A four-door pickup passed him, driven by a young man wearing a western hat. Heavy mudflaps covered the tires. In the rear window hung a lasso with a pair of baby shoes dangling in the center of the coil.
He slept behind a rest stop and rose with the pink dawn, surprised at the lack of grass, dew, and birdsong. The Absaroka Mountains stood in the south, hazed by distance, topped with snow. The hum of silence filled the chilly air. He continued west on I-90, passing a three-tiered stack of hay the size of a house surrounded by a split-rail fence. Though he was driving fast, several cars passed him, and he wondered about Montana’s speed limit. He’d seen no signs.
The land continued to rise. He thought the hill between Bozeman and Livingston was of good heft until he began the long climb to Homestake Pass. At its crest was the Continental Divide, where flat rocks protruded vertically from the earth like plates of stone. He felt bad for the crew who’d built the road, but was deeply envious of the man who’d laid it out. It was the harshest land he’d ever seen.

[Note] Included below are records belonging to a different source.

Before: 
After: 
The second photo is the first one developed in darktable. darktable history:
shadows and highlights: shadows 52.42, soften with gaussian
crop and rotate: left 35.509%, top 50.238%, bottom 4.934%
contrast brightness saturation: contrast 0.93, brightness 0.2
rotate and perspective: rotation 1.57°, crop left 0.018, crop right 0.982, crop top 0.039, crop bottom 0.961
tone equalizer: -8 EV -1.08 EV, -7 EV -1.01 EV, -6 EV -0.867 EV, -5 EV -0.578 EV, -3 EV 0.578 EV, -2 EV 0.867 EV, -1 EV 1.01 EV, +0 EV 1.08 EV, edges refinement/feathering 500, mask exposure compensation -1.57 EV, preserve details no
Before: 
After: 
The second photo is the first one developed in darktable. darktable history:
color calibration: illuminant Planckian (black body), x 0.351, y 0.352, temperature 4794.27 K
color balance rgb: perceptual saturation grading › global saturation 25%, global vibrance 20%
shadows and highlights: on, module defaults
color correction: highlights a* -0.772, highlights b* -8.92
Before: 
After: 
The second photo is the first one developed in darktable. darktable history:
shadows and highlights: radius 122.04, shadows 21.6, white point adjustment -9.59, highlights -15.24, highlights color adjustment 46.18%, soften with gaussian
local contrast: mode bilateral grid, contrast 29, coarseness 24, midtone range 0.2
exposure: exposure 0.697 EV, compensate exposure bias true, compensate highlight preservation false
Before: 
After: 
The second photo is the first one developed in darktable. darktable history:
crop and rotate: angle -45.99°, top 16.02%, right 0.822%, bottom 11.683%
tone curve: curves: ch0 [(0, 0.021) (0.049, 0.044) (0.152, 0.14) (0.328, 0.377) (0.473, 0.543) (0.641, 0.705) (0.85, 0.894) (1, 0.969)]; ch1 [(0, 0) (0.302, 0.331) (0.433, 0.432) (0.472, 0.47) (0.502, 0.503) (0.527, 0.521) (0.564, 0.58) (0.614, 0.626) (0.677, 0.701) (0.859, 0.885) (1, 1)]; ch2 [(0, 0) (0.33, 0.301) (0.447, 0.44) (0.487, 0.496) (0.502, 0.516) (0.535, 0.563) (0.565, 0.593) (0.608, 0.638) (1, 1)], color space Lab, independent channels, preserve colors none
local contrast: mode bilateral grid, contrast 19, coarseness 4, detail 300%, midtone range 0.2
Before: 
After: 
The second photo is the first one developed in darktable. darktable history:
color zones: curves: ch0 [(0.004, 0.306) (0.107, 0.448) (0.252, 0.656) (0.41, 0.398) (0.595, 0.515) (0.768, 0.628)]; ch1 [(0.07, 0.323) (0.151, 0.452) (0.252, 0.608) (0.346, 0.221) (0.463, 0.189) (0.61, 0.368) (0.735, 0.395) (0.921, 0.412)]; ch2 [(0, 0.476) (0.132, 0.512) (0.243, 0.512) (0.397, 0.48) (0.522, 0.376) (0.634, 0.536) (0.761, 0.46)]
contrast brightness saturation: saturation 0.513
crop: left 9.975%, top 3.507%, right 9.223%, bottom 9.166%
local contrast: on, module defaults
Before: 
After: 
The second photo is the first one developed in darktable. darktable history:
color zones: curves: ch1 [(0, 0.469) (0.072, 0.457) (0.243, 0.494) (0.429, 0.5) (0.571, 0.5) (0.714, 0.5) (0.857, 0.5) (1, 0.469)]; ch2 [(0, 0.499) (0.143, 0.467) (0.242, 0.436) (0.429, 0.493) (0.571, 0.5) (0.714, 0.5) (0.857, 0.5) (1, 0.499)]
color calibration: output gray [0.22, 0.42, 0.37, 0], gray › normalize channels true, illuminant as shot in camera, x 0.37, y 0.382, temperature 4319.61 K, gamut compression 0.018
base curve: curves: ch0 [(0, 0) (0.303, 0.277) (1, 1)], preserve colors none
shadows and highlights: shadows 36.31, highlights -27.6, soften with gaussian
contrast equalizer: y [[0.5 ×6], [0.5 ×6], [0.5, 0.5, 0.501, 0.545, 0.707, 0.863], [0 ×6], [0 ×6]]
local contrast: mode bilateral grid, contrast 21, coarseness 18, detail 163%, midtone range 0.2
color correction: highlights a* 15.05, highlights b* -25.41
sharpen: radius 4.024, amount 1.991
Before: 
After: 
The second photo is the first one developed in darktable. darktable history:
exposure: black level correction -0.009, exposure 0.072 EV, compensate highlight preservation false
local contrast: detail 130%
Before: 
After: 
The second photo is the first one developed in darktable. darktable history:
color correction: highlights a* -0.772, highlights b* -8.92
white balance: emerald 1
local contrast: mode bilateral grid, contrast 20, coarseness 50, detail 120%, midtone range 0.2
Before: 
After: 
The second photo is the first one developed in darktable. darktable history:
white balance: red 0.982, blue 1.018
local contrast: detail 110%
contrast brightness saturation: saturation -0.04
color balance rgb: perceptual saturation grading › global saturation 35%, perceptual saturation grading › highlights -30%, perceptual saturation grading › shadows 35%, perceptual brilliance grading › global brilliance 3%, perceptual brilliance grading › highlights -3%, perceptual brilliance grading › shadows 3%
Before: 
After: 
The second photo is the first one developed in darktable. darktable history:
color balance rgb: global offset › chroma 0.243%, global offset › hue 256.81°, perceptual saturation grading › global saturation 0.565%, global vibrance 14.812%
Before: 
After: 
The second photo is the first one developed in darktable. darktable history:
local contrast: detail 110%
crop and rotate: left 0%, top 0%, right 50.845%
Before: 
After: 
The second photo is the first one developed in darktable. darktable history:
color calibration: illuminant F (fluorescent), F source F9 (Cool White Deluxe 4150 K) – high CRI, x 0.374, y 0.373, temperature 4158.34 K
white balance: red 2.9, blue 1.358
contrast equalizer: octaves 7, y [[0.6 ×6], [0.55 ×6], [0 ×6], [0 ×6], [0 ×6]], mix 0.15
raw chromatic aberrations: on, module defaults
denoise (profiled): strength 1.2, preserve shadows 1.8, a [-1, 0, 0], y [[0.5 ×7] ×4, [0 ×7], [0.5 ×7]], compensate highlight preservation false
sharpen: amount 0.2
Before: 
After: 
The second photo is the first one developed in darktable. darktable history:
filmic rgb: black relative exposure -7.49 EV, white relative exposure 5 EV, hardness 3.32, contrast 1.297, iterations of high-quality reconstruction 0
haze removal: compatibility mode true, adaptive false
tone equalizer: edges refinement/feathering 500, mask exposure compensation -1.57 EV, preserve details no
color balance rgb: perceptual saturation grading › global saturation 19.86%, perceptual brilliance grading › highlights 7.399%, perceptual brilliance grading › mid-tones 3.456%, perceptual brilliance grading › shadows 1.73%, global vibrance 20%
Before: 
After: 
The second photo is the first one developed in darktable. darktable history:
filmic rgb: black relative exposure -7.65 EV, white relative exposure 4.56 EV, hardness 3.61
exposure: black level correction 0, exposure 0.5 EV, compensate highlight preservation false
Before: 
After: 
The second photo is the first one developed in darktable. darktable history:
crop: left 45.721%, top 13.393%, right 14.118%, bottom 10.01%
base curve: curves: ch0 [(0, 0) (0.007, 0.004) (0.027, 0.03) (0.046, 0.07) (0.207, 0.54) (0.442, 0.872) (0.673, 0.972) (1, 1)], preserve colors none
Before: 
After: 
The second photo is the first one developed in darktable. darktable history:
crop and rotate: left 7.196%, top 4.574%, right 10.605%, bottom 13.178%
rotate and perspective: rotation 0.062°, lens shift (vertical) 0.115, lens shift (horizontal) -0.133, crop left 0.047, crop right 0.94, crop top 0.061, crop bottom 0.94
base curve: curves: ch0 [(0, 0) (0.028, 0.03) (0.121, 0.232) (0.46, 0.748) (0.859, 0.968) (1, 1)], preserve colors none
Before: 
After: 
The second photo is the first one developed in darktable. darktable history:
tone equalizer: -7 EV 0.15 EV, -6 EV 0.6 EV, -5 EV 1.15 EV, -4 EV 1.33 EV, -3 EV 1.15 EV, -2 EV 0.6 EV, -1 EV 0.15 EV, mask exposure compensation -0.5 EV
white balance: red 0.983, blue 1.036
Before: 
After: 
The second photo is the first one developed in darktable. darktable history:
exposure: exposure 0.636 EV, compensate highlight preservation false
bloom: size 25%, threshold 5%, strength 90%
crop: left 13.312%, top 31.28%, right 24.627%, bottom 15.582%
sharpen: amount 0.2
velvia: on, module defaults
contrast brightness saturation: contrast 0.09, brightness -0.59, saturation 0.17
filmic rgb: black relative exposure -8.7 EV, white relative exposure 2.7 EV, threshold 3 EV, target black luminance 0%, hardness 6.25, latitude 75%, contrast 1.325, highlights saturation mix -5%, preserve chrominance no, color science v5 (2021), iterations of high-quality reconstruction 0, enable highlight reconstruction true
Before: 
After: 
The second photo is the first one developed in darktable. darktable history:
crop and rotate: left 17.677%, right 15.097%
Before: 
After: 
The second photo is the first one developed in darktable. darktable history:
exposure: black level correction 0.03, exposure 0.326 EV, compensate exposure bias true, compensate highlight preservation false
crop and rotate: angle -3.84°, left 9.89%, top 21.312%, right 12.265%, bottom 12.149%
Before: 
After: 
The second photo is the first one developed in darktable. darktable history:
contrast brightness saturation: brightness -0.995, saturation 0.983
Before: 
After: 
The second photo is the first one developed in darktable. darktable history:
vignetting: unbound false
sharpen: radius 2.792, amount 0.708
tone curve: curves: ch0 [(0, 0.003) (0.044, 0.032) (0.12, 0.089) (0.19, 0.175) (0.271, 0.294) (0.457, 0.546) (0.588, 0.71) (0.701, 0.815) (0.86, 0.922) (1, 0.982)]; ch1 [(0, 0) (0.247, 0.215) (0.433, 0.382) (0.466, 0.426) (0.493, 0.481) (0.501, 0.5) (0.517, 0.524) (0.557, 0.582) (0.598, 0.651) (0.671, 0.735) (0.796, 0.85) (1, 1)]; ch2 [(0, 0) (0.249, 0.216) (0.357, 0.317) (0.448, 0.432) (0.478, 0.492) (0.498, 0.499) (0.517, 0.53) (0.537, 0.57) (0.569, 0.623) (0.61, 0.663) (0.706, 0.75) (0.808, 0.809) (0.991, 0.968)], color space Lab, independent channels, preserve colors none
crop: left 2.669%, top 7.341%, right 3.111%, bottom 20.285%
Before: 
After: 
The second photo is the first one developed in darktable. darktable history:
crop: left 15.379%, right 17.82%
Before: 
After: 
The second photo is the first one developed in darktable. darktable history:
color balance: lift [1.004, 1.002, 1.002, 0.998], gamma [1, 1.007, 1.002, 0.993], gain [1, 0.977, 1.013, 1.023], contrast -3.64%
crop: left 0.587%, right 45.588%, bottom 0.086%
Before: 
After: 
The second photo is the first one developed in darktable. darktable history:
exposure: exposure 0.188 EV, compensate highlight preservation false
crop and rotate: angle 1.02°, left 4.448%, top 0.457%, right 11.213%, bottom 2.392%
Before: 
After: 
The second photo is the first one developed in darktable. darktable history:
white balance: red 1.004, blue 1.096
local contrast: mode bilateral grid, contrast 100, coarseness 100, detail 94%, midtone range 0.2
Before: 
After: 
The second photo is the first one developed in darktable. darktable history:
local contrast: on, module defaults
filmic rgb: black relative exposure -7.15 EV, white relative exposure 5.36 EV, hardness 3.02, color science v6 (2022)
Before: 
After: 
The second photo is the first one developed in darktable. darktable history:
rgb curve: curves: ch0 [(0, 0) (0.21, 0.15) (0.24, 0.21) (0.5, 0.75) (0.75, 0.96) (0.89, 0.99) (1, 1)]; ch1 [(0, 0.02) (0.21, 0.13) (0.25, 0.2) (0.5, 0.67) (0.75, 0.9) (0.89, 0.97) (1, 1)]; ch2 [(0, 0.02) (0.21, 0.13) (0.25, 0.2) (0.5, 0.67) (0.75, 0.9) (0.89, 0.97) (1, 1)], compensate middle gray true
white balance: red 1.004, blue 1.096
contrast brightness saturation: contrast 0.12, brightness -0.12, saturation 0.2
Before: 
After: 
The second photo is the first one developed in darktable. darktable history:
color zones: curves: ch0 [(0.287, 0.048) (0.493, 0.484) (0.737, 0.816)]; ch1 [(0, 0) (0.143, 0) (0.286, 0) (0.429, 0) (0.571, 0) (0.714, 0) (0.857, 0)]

He began the long descent into Butte, a town sculpted into a mountain, presided over by a giant statue of a woman. He’d left the realm of autumn colors for uniform slopes of conifer trees. The mountains became steep and the valley tight. Several times he crossed the Clark Fork River, shallowed by the season to the size of a creek. Afternoon sun gleamed on great bluffs that rose beyond the water. Logging trails laced the slopes. He arrived in Missoula at dusk, took a room, and slept fourteen hours. After a meal and a short walk, he returned to bed. The next day he slept and ate and slept again.